**What you have to do**
Set down the entries that follow exactly as written, leaving out any images.

Saved entries:
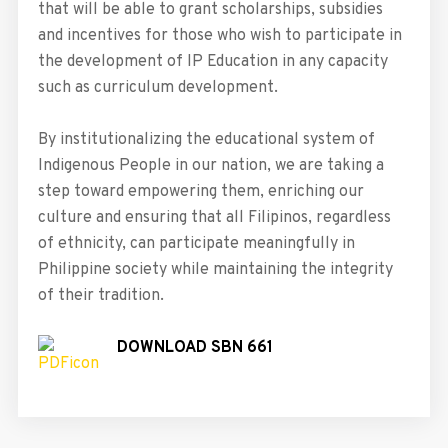
that will be able to grant scholarships, subsidies
and incentives for those who wish to participate in
the development of IP Education in any capacity
such as curriculum development.
By institutionalizing the educational system of
Indigenous People in our nation, we are taking a
step toward empowering them, enriching our
culture and ensuring that all Filipinos, regardless
of ethnicity, can participate meaningfully in
Philippine society while maintaining the integrity
of their tradition.
DOWNLOAD SBN 661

**Answer to this exercise**
that will be able to grant scholarships, subsidies
and incentives for those who wish to participate in
the development of IP Education in any capacity
such as curriculum development.
By institutionalizing the educational system of
Indigenous People in our nation, we are taking a
step toward empowering them, enriching our
culture and ensuring that all Filipinos, regardless
of ethnicity, can participate meaningfully in
Philippine society while maintaining the integrity
of their tradition.
DOWNLOAD SBN 661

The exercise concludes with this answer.